▸ **TASK INSTRUCTIONS**: What you return should match the listing exactly, minus its images.

[Opening DATA EXCERPTS section]

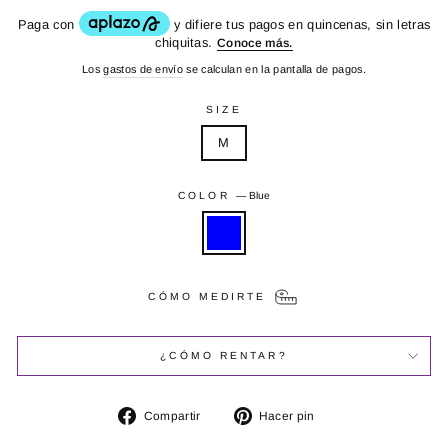
Los
gastos de envío
se calculan en la pantalla de pagos.
SIZE
M
COLOR
—
Blue
CÓMO MEDIRTE
¿CÓMO RENTAR?
Compartir
Pinear
Compartir
Hacer pin
en
en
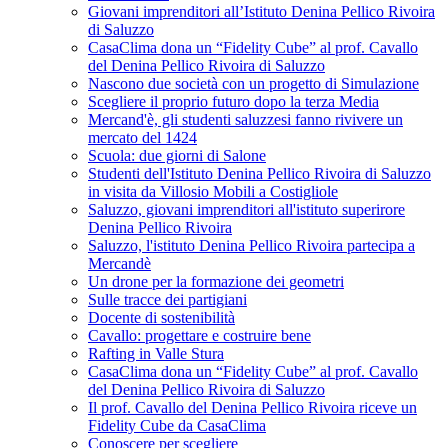
Giovani imprenditori all’Istituto Denina Pellico Rivoira
di Saluzzo
CasaClima dona un “Fidelity Cube” al prof. Cavallo
del Denina Pellico Rivoira di Saluzzo
Nascono due società con un progetto di Simulazione
Scegliere il proprio futuro dopo la terza Media
Mercand'è, gli studenti saluzzesi fanno rivivere un
mercato del 1424
Scuola: due giorni di Salone
Studenti dell'Istituto Denina Pellico Rivoira di Saluzzo
in visita da Villosio Mobili a Costigliole
Saluzzo, giovani imprenditori all'istituto superirore
Denina Pellico Rivoira
Saluzzo, l'istituto Denina Pellico Rivoira partecipa a
Mercandè
Un drone per la formazione dei geometri
Sulle tracce dei partigiani
Docente di sostenibilità
Cavallo: progettare e costruire bene
Rafting in Valle Stura
CasaClima dona un “Fidelity Cube” al prof. Cavallo
del Denina Pellico Rivoira di Saluzzo
Il prof. Cavallo del Denina Pellico Rivoira riceve un
Fidelity Cube da CasaClima
Conoscere per scegliere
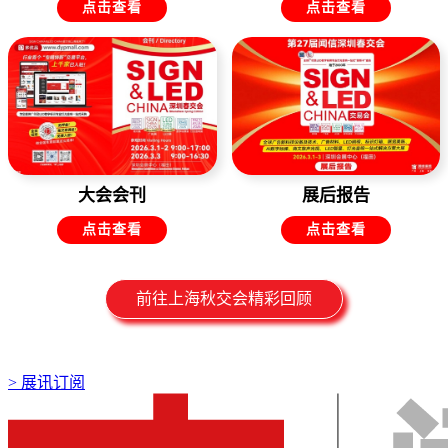
点击查看
点击查看
大会会刊
展后报告
点击查看
点击查看
前往上海秋交会精彩回顾
>
展讯订阅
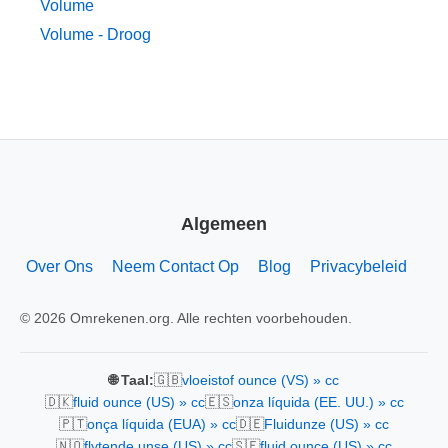
Volume
Volume - Droog
Algemeen
Over Ons
Neem Contact Op
Blog
Privacybeleid
© 2026 Omrekenen.org. Alle rechten voorbehouden.
🇬🇧
🌐 Taal:
vloeistof ounce (VS) » cc
🇩🇰
🇪🇸
fluid ounce (US) » cc
onza líquida (EE. UU.) » cc
🇵🇹
🇩🇪
onça líquida (EUA) » cc
Fluidunze (US) » cc
🇳🇴
🇸🇪
flytende unse (US) » cc
fluid ounce (US) » cc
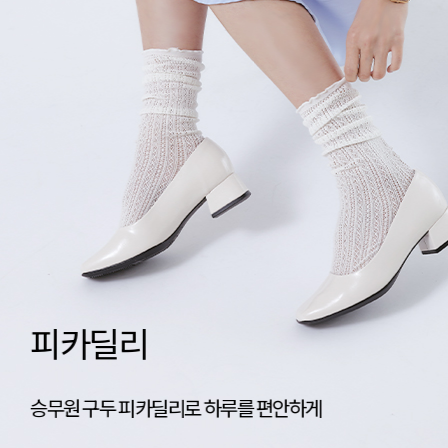
네이티브 신상공개
가벼움의 기준, 네이티브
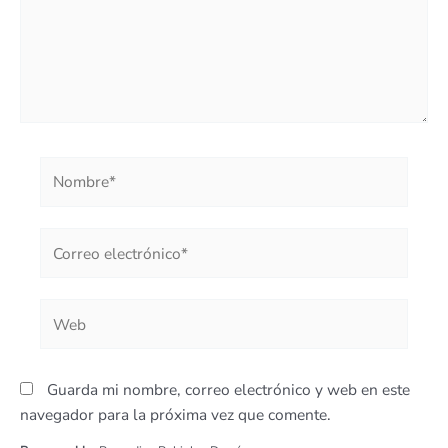
Nombre*
Correo
electrónico*
Web
Guarda mi nombre, correo electrónico y web en este
navegador para la próxima vez que comente.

[Closing DATA EXCERPTS section]

▸ **RESPONSE AREA**:
Los
gastos de envío
se calculan en la pantalla de pagos.
SIZE
M
COLOR
—
Blue
CÓMO MEDIRTE
¿CÓMO RENTAR?
Compartir
Pinear
Compartir
Hacer pin
en
en
Giovani imprenditori all’Istituto Denina Pellico Rivoira
di Saluzzo
CasaClima dona un “Fidelity Cube” al prof. Cavallo
del Denina Pellico Rivoira di Saluzzo
Nascono due società con un progetto di Simulazione
Scegliere il proprio futuro dopo la terza Media
Mercand'è, gli studenti saluzzesi fanno rivivere un
mercato del 1424
Scuola: due giorni di Salone
Studenti dell'Istituto Denina Pellico Rivoira di Saluzzo
in visita da Villosio Mobili a Costigliole
Saluzzo, giovani imprenditori all'istituto superirore
Denina Pellico Rivoira
Saluzzo, l'istituto Denina Pellico Rivoira partecipa a
Mercandè
Un drone per la formazione dei geometri
Sulle tracce dei partigiani
Docente di sostenibilità
Cavallo: progettare e costruire bene
Rafting in Valle Stura
CasaClima dona un “Fidelity Cube” al prof. Cavallo
del Denina Pellico Rivoira di Saluzzo
Il prof. Cavallo del Denina Pellico Rivoira riceve un
Fidelity Cube da CasaClima
Conoscere per scegliere
点击查看
点击查看
大会会刊
展后报告
点击查看
点击查看
前往上海秋交会精彩回顾
>
展讯订阅
Volume
Volume - Droog
Algemeen
Over Ons
Neem Contact Op
Blog
Privacybeleid
© 2026 Omrekenen.org. Alle rechten voorbehouden.
🇬🇧
🌐 Taal:
vloeistof ounce (VS) » cc
🇩🇰
🇪🇸
fluid ounce (US) » cc
onza líquida (EE. UU.) » cc
🇵🇹
🇩🇪
onça líquida (EUA) » cc
Fluidunze (US) » cc
🇳🇴
🇸🇪
flytende unse (US) » cc
fluid ounce (US) » cc
네이티브 신상공개
가벼움의 기준, 네이티브
Nombre*
Correo
electrónico*
Web
Guarda mi nombre, correo electrónico y web en este
navegador para la próxima vez que comente.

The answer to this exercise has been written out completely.